Justice Department is investigating admissions at Stanford, Ohio State, UC San Diego medical schools
The U.S. Department of Justice just launched a probe into three medical schools to determine whether they are discriminating against applicants based on their race, according to the New York Times.
The investigation involves Stanford University, Ohio State University, and the University of California, San Diego, the newspaper revealed.
“At this time, our investigation will focus on possible race discrimination in medical school admissions,” Assistant Attorney General Harmeet Dhillon wrote Wednesday in letters to each of the three institutions, obtained by the Times.
In the letters, Dhillon asked the schools to “turn over extensive lists of data by April 24 or risk interruptions to essential federal funding,” two unnamed officials told the newspaper:
The government is seeking information about medical school applicants from each of the past seven years, including test scores, home ZIP codes and the disclosure of any familial relationships to alumni or ties to university donors. The administration also demanded copies of any internal messages at the universities about diversity, equity and inclusion and any correspondence between school officials and pharmaceutical companies about admissions policies. …
Officials at all three universities confirmed they had been notified about the inquiries.
However, the Trump administration has not commented on the investigation yet, and a department spokesperson declined to comment when the Times asked why the investigation involves those three schools specifically.
Since President Donald Trump took office, the administration has been cracking down on racial discrimination in higher education.
In February, the Department of Education agreed to rewrite the exclusionary race-based eligibility rules of a federal PhD scholarship in response to a lawsuit filed against the program, The College Fix reported.

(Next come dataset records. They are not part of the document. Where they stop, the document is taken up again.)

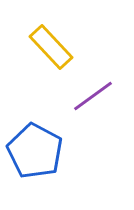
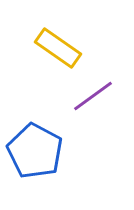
yellow rectangle: moved 7 px right, 1 px down; rotated 12 degrees counterclockwise
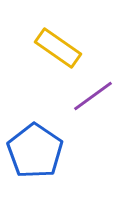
blue pentagon: rotated 6 degrees clockwise
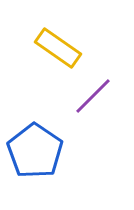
purple line: rotated 9 degrees counterclockwise
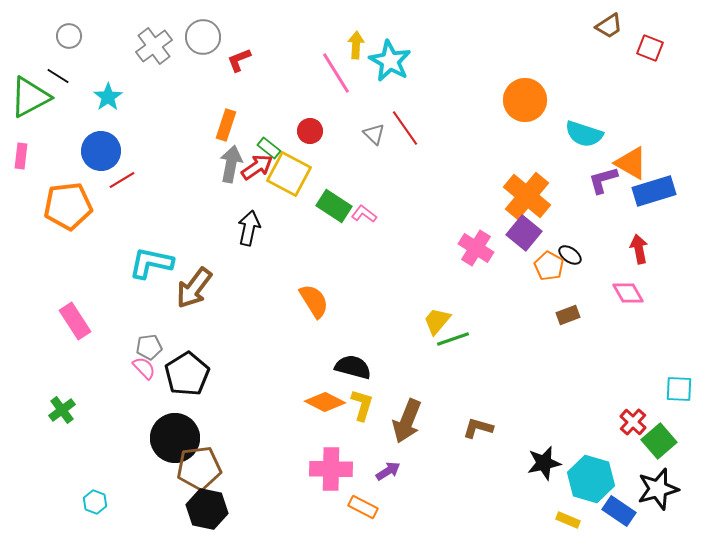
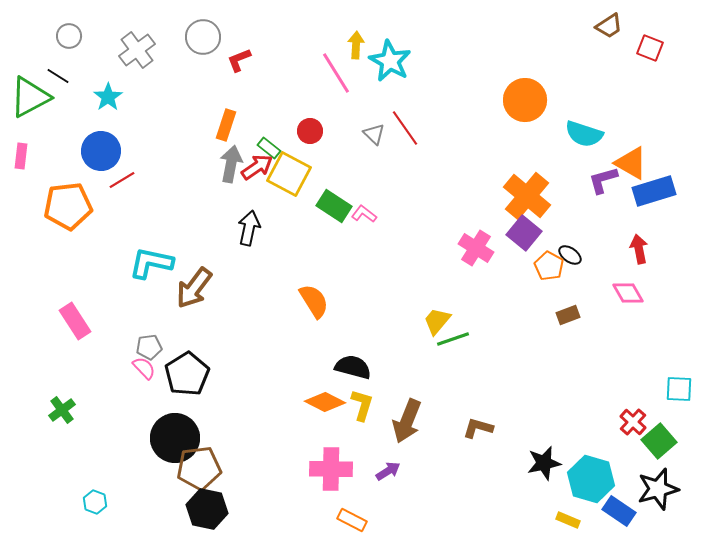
gray cross at (154, 46): moved 17 px left, 4 px down
orange rectangle at (363, 507): moved 11 px left, 13 px down
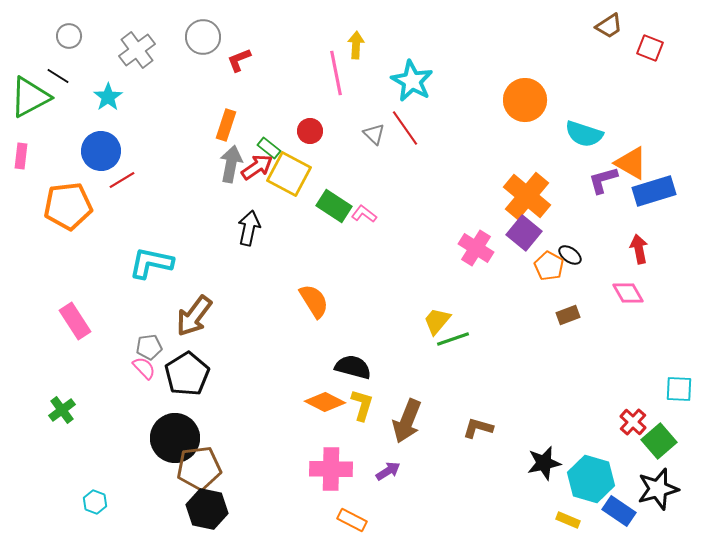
cyan star at (390, 61): moved 22 px right, 20 px down
pink line at (336, 73): rotated 21 degrees clockwise
brown arrow at (194, 288): moved 28 px down
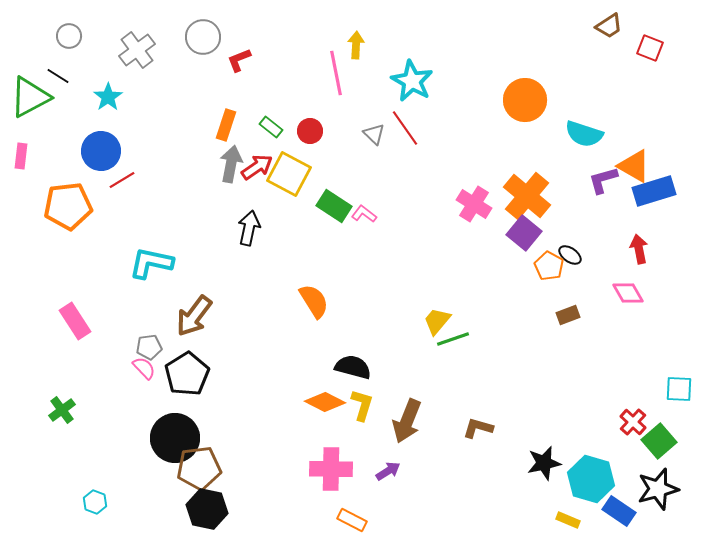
green rectangle at (269, 148): moved 2 px right, 21 px up
orange triangle at (631, 163): moved 3 px right, 3 px down
pink cross at (476, 248): moved 2 px left, 44 px up
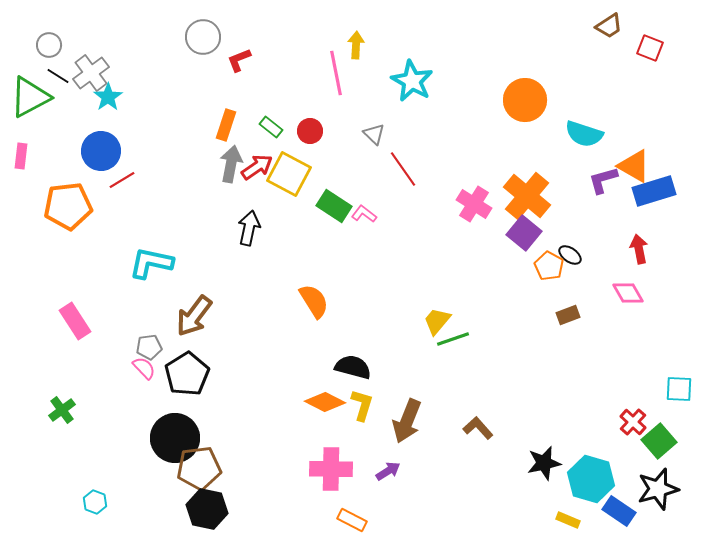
gray circle at (69, 36): moved 20 px left, 9 px down
gray cross at (137, 50): moved 46 px left, 23 px down
red line at (405, 128): moved 2 px left, 41 px down
brown L-shape at (478, 428): rotated 32 degrees clockwise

Last summer, the Justice Department also published a memo warning institutions that “race based scholarships,” “preferential hiring,” and other DEI initiatives are “unlawful practices,” The Fix reported.
The Trump administration also issued a federal directive last year requiring universities to disclose admissions data in an effort to shed light on the matter. However, more than a dozen states are challenging the order in a lawsuit, according to The Hill.
“Although the Supreme Court of the United States has definitively held that consideration of race in higher education admissions violates students’ civil rights, the persistent lack of available data — paired with the rampant use of ‘diversity statements’ and other overt and hidden racial proxies — continues to raise concerns about whether race is actually used in practice,” Trump stated last year when he introduced the directive.
“Greater transparency is essential to exposing unlawful practices and ultimately ridding society of shameful, dangerous racial hierarchies,” the president said.